#### Activity:
Search the entries below for the word "recusa" and copy every line where it appears.

#### Recorded information:
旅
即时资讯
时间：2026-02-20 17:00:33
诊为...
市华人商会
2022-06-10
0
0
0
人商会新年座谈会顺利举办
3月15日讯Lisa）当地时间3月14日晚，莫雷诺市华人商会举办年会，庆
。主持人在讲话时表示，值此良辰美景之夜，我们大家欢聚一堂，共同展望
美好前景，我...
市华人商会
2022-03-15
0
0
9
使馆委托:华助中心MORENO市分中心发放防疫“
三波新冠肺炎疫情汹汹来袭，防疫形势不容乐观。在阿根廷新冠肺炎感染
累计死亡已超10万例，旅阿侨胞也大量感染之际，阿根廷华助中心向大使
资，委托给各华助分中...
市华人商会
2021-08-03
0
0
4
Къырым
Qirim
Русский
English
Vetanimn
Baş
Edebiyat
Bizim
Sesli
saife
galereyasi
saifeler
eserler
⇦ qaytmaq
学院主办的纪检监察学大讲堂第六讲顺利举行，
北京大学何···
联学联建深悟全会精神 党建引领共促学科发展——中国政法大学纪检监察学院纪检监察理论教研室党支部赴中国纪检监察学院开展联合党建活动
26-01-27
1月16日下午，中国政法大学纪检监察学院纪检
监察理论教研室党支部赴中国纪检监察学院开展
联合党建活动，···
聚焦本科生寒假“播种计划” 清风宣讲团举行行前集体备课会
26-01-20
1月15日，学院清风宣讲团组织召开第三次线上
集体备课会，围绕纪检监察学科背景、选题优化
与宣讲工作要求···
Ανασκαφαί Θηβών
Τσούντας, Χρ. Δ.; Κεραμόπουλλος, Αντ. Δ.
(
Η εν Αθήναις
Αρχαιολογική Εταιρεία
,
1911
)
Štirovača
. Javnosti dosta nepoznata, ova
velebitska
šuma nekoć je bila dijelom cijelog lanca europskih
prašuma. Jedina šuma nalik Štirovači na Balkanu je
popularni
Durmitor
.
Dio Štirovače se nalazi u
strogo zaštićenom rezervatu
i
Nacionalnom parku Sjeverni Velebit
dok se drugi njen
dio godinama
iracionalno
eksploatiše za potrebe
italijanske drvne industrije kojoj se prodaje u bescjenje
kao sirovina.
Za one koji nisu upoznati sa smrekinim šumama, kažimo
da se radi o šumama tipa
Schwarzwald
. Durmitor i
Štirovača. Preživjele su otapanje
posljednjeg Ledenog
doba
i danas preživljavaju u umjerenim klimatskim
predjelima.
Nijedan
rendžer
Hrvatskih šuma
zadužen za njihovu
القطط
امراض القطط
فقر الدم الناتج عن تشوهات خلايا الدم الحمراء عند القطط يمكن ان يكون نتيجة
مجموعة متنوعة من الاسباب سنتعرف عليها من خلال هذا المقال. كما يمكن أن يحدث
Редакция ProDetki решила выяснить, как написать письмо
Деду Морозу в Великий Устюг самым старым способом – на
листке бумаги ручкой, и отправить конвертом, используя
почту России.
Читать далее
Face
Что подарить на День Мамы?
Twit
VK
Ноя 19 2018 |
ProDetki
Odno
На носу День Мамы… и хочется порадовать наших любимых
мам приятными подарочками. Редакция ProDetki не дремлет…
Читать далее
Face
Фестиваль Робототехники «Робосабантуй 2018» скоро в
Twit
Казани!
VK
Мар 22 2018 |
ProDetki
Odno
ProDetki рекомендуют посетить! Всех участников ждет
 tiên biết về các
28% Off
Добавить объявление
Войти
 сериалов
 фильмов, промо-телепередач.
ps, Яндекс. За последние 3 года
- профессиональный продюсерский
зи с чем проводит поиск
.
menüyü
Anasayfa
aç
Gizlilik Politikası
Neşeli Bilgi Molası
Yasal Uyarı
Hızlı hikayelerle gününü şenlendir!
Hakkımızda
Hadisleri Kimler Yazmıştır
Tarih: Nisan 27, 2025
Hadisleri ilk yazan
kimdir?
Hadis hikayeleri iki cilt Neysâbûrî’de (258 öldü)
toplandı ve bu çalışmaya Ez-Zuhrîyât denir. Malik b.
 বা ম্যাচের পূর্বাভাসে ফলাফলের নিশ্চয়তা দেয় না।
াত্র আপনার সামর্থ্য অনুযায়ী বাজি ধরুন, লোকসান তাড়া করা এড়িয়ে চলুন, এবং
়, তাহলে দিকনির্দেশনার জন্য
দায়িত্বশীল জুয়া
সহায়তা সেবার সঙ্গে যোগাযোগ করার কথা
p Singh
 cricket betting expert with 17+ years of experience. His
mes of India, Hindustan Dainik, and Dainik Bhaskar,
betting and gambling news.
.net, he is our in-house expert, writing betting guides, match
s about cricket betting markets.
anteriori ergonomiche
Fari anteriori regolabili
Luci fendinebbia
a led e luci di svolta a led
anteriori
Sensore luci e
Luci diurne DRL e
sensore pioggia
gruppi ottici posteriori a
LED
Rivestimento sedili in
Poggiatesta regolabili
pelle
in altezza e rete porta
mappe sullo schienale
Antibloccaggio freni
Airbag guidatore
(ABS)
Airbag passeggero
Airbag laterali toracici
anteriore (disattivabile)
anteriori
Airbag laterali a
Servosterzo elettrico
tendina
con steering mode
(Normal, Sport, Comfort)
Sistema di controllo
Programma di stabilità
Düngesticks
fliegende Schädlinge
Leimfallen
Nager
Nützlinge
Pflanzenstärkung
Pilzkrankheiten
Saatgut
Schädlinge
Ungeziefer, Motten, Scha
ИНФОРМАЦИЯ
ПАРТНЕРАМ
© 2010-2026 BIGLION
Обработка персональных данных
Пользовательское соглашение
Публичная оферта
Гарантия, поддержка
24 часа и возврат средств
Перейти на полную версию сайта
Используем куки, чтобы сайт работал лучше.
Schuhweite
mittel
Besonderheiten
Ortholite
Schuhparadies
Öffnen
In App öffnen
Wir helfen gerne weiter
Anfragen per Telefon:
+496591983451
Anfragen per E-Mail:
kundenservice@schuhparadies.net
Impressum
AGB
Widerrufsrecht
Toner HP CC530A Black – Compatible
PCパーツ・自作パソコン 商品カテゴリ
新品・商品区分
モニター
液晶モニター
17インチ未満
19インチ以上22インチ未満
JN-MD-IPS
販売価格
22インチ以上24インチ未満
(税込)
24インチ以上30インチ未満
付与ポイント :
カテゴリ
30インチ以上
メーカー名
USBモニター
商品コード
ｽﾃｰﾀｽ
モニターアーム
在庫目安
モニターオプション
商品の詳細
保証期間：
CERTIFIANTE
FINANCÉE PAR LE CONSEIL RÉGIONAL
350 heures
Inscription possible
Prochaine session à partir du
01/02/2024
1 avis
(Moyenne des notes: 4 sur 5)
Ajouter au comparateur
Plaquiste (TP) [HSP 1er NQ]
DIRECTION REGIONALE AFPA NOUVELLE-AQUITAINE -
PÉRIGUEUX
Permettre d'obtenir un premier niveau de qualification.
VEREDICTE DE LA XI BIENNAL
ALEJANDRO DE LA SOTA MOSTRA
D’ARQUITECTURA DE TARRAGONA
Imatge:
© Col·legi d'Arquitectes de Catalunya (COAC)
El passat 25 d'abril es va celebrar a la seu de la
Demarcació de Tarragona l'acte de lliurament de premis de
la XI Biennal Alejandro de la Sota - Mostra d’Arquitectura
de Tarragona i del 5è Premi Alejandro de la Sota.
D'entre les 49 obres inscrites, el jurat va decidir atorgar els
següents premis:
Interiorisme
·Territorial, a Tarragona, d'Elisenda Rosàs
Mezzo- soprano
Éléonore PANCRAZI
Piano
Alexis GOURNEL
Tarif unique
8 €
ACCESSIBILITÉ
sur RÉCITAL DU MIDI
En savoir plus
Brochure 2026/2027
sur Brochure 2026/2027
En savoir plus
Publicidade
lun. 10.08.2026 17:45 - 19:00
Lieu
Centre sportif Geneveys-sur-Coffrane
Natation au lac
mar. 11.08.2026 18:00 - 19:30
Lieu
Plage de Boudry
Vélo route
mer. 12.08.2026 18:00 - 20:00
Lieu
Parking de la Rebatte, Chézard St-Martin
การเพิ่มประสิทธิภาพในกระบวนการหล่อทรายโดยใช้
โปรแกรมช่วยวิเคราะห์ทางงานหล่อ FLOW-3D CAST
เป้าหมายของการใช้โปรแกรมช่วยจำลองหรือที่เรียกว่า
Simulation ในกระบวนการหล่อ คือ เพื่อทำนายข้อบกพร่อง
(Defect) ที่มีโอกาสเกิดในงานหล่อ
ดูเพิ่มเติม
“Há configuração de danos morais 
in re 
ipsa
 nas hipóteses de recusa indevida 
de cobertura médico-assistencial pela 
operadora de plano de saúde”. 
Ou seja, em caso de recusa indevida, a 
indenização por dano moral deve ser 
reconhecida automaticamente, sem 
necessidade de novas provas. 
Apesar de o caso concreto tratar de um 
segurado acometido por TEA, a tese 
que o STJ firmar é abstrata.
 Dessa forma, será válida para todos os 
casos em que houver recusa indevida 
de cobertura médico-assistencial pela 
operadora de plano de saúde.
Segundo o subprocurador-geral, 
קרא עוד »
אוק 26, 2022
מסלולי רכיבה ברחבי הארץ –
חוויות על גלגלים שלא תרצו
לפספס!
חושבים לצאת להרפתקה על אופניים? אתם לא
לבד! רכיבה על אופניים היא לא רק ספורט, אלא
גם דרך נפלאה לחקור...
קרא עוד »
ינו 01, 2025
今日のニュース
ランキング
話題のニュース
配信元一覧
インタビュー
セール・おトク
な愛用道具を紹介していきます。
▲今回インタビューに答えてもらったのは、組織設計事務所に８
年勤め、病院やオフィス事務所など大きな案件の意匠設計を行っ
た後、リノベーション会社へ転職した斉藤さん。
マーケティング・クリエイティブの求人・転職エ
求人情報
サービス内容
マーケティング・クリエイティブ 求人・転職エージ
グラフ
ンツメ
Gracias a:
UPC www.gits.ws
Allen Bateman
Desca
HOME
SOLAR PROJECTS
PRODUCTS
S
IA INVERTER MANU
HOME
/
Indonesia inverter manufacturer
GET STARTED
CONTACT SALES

#### Answer to this problem:
 nas hipóteses de recusa indevida 
Ou seja, em caso de recusa indevida, a 
casos em que houver recusa indevida 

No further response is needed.